## JOB ITEM
Nothing outside the range below should be printed. Output exactly the lines from the line with "fx_px: 1722" to the line with "exposure_s: 1/89.2", both included.

## SOURCE DATA
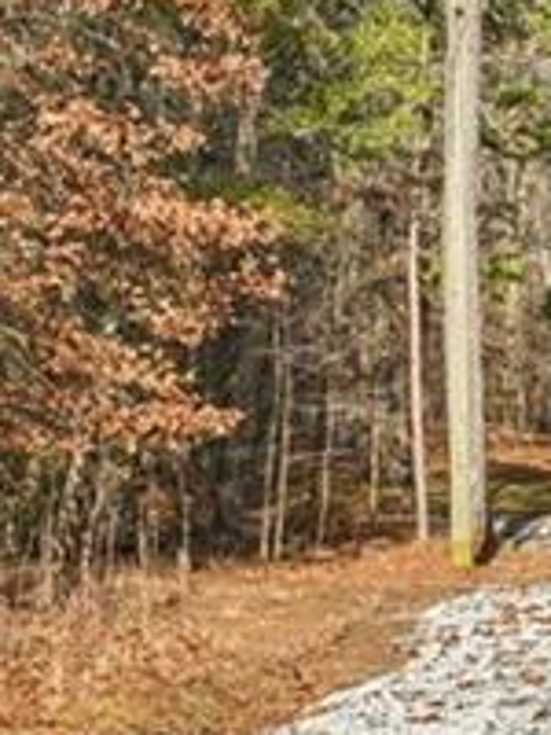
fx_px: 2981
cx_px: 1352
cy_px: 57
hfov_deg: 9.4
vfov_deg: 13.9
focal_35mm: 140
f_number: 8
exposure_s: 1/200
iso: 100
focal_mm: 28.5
---
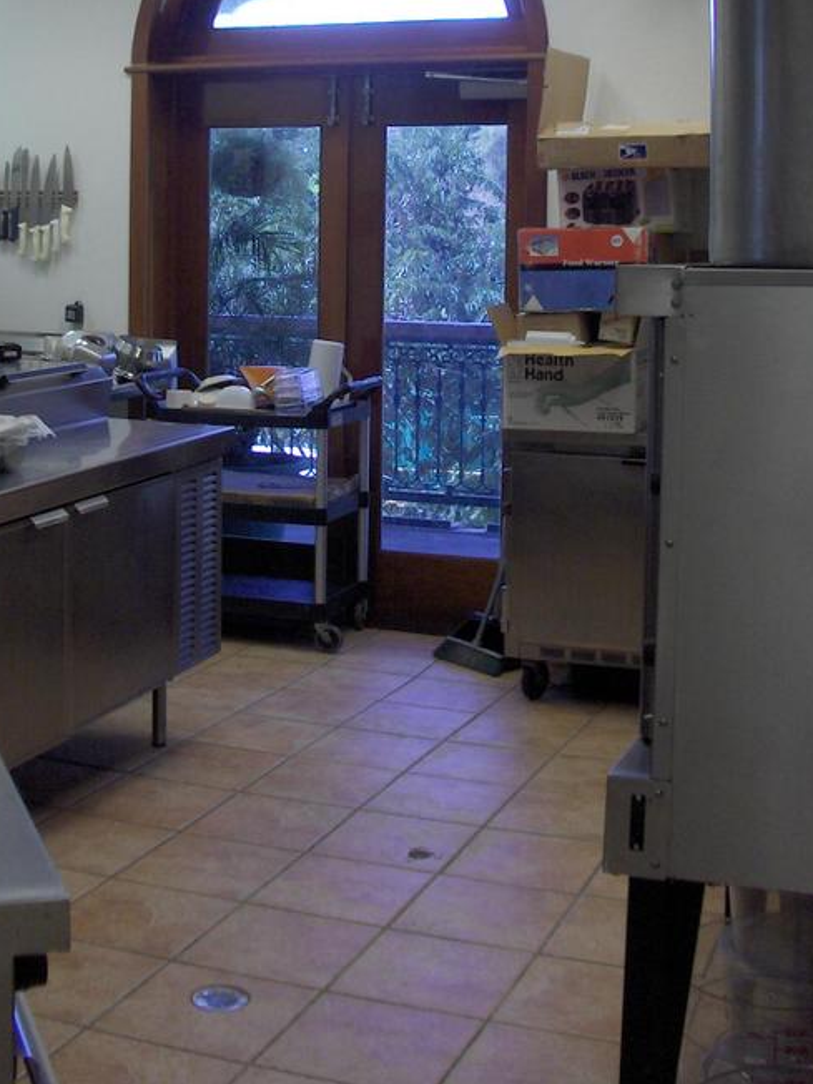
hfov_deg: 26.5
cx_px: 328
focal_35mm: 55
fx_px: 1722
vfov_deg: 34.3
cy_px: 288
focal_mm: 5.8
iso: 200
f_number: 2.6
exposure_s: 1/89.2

## EXERCISE RESPONSE
fx_px: 1722
vfov_deg: 34.3
cy_px: 288
focal_mm: 5.8
iso: 200
f_number: 2.6
exposure_s: 1/89.2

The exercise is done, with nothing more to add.